Ahmed Ahmed, Frey Gabriel, Michel Christian J
Equipe de Bioinformatique Théorique, LSIIT (UMR CNRS-ULP 7005), Université Louis Pasteur de Strasbourg, Pô1e API, Boulevard Sébastien Brant, 67400 Illkirch, France.
In Silico Biol. 2007;7(2):155-68.
Three sets of 20 trinucleotides are preferentially associated with the reading frames and their 2 shifted frames of both eukaryotic and prokaryotic genes. These 3 sets are circular codes. They allow retrieval of any frame in genes (containing these circular code words), locally anywhere in the 3 frames and in particular without start codons in the reading frame, and automatically with the reading of a few nucleotides. The circular code in the reading frame, noted X, which can deduce the 2 other circular codes in the shifted frames by permutation, is the information used for analysing frameshift genes, i. e. genes with a change of reading frame during translation. This work studies the circular code signal around their frameshift sites. Two scoring methods are developed, a function P based on this code X and a function Q based both on this code X and the 4 trinucleotides with identical nucleotides. They detect a significant correlation between the code X and the -1 frameshift signals in both eukaryotic and prokaryotic genes, and the +1 frameshift signals in eukaryotic genes.

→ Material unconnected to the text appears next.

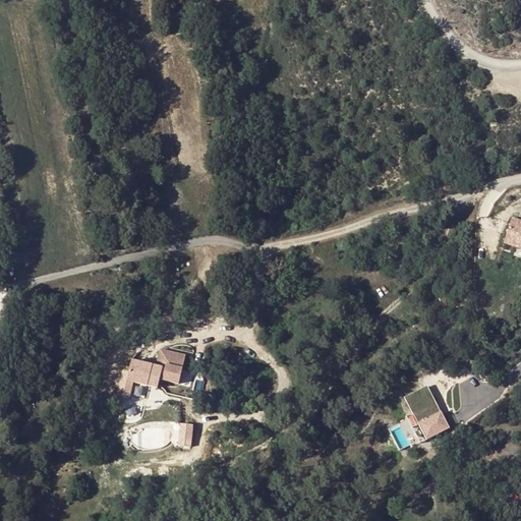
[(520,217),(515,215),(508,236),(520,240),(520,239),(520,217)]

三组各20个三核苷酸优先与真核生物和原核生物基因的阅读框及其两个移码阅读框相关联。这三组是循环码。它们允许检索基因中的任何阅读框(包含这些循环码词),在三个阅读框中的任何位置局部检索,特别是在阅读框中没有起始密码子的情况下,并且通过读取几个核苷酸自动检索。阅读框中的循环码,记为X,通过置换可以推导出移码阅读框中的另外两个循环码,它是用于分析移码基因的信息,即翻译过程中阅读框发生变化的基因。这项工作研究了移码位点周围的循环码信号。开发了两种评分方法,一种基于此码X的函数P和一种基于此码X以及具有相同核苷酸的4个三核苷酸的函数Q。它们检测到在真核生物和原核生物基因中,码X与-1移码信号之间以及在真核生物基因中码X与+1移码信号之间存在显著相关性。